Monday, November 15, 2010

The Gospel in Film

As I look into the world of Christian film making and work on the pre-production aspects of “The Unknown Shepherd” one question that I continually ask myself is “where does the gospel fit in?”

There are a variety of different ideas on the subject. Some think you must have a 100% clear gospel in every film that you make or it is not worthy to be called a Christian film. Others think that you never should have the gospel because it comes across as beating people over the heads. I personally disagree with both positions.

Not all movies need a to have a gospel presentation. I recently watched several films that worked perfectly fine without them (i.e. The Runner from Ravenshead, and Ace Wonder).

One of my favorite films as of late is called To End All Wars. While it does not necessarily present a completely clear gospel, it does present one of the greatest pictures of substitutionary atonement I have ever seen.

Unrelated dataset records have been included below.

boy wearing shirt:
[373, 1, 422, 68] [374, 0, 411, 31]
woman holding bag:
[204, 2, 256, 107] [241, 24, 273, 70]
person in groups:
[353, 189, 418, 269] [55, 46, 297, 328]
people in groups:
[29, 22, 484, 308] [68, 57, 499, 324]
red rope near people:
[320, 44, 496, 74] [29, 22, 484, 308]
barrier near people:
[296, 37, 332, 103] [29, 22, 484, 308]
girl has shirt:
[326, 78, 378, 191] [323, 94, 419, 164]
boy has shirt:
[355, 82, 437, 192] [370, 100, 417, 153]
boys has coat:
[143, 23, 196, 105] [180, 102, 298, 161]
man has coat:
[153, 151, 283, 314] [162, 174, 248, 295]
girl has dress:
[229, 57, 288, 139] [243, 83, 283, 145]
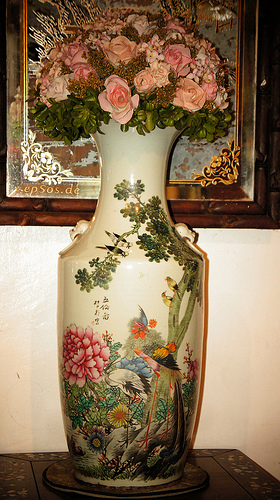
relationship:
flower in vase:
[92, 73, 148, 126] [35, 90, 228, 470]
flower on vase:
[96, 73, 140, 126] [62, 140, 218, 480]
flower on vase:
[106, 403, 132, 426] [57, 114, 206, 488]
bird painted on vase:
[92, 355, 155, 416] [57, 114, 206, 488]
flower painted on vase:
[59, 319, 109, 387] [46, 106, 231, 485]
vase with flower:
[57, 118, 211, 491] [34, 28, 266, 154]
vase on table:
[57, 114, 206, 488] [2, 448, 278, 498]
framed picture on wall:
[4, 3, 100, 221] [218, 388, 264, 424]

Other movies I have recently seen seem to completely whiff on the message completely by not having a clear gospel presentation. One such film is To Save a Life. The message of the movie is great (teen suicide), but the thing that really got under my skin is that the main character supposedly becomes a Christian and nowhere in the entire film does he hear the gospel. You can't get saved without the gospel.

I'm guessing that the screenwriter assumed people already knew the gospel, but as a street preacher I can guarantee they don't. Most people think that the gospel is about trying to be a better person and sadly I think movies such as this reinforce that view.

Understandably, I believe some film makers are weary of showing the gospel presentation because there have been so many cheesy examples in film in the past. Most of those examples including the “sinner's prayer.” But it doesn't have to be that way. It has been done rightly. Fireproof may be one of the best examples.

Also, we don't need to see the gospel presentation followed by an immediate change in the character. Perhaps the character doesn't get saved when hearing the gospel, or perhaps the character does come to Christ, but that is shown, not in a prayer, but in a gradual change of life that comes from a repentant heart.

One way to avoid cheesiness in presenting the gospel in films is to decide up front how you will handle sharing that and to what degree. As I said before if you have a character repent and believe in Christ then I do believe sharing the gospel is important, but the flaw seems to come when we cram it into the storyline. Know beforehand where and how the gospel will be shared and don't just tack it on for good measure.

I'm no great filmmaker. I'm barely at the beginning stages of my first major project, but these are issues I think we need to work out theologically before we ever begin.

The gospel is the greatest message man can ever know and filmmakers have so many opportunities to share that message, and its effects, that it must be seriously considered.